Grelinette und Écureil haben das alles nicht mitbekommen. Seit sie am Dienstag auf einen Baum geklettert sind, ausgestattet mit Schlafsack, Hängematte und Seilen, sind sie nicht wieder runtergekommen. Sie haben sich fast häuslich eingerichtet, haben sogar eine Art Toilette konstruiert. Ansonsten haben sie sich kaum bewegt. In rund 30 Metern Höhe hängen sie in einer Astgabel, legen sich abwechselnd schlafen, singen, basteln, rufen Parolen, versuchen, die Polizei zu nerven. Diese hat bisher vergeblich versucht, die Aktivisten vom Baum zu bekommen.

«Die können halt nicht so gut klettern», sagt Écureil zu BLICK. Ansonsten seien die Polizisten aber nett. «Sie verpflegen uns mit Aprikosen und Mandeln», sagt sie.

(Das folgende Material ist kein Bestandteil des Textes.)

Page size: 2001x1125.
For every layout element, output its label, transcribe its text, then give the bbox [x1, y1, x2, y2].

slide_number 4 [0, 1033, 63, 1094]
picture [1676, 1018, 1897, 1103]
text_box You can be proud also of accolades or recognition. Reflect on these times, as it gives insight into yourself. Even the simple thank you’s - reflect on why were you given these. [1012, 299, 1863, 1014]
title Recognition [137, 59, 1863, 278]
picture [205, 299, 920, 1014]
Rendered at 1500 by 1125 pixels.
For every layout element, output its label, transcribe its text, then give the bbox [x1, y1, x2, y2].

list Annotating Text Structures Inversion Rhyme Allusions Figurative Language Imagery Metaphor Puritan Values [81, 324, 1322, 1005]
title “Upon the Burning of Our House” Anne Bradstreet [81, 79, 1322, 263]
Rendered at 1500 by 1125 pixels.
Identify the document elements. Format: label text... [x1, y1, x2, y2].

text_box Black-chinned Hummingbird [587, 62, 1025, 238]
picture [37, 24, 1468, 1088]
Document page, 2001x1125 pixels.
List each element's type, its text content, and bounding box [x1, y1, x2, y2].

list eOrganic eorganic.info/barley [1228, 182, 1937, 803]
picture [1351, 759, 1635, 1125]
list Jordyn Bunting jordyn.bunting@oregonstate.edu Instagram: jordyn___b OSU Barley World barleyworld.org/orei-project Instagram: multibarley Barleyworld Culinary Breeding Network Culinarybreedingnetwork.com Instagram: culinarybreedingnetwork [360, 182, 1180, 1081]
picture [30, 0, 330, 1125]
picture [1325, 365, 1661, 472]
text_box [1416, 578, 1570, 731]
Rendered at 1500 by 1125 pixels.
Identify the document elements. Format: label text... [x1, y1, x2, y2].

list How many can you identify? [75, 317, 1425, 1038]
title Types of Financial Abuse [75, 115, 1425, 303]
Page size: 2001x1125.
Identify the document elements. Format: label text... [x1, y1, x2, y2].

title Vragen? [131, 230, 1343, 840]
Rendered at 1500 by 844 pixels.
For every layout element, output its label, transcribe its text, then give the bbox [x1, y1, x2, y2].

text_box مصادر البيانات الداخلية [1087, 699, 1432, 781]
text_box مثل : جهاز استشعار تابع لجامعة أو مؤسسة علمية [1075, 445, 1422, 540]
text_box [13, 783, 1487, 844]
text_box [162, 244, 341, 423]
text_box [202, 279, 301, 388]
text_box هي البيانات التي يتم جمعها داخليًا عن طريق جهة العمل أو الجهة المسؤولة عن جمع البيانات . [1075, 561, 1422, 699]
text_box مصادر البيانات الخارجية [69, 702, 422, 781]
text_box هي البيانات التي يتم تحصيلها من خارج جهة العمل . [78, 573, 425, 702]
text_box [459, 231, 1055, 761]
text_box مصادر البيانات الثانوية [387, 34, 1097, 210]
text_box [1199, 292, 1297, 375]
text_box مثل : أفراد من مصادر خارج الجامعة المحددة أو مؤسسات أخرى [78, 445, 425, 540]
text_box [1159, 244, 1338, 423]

Zusammen mit etwas Reis und Oliven sei das genug Nahrung, um nicht zu verhungern. «Wir kämpfen bis zum Schluss, aber wir hoffen für die Natur, dass es keinen Schluss gibt».

«Irgendwann müssen sie runter»

«Irgendwann müssen sie herunterkommen. Sie können nicht ihr ganzes Leben dort oben bleiben», sagt eine Polizeisprecherin zu BLICK. Sie gewaltsam runterzuholen, sei aber aufgrund der Lage des Baumes äusserst schwierig und zu gefährlich. «Wenn einer der Aktivisten fällt, dann ist er tot», sagt die Sprecherin.

Nun würde eine Sicherheitsfirma in regelmässigen Abständen das Gelände patrouillieren und die Polizei informieren, wenn die beiden unten sind. «Sie sind von allein raufgeklettert, also schaffen sie es auch wieder nach unten», so die Sprecherin.

Bei einem dritten Aktivisten hat diese Verhandlungstaktik genützt. Er durchstand auch eine Nacht in den Bäumen, musste dann aber entkräftet hinuntersteigen. «Den Gefallen machen wir ihnen nicht», sagt Écureil. «Wenn wir gehen, ist auch die Hoffnung verloren.»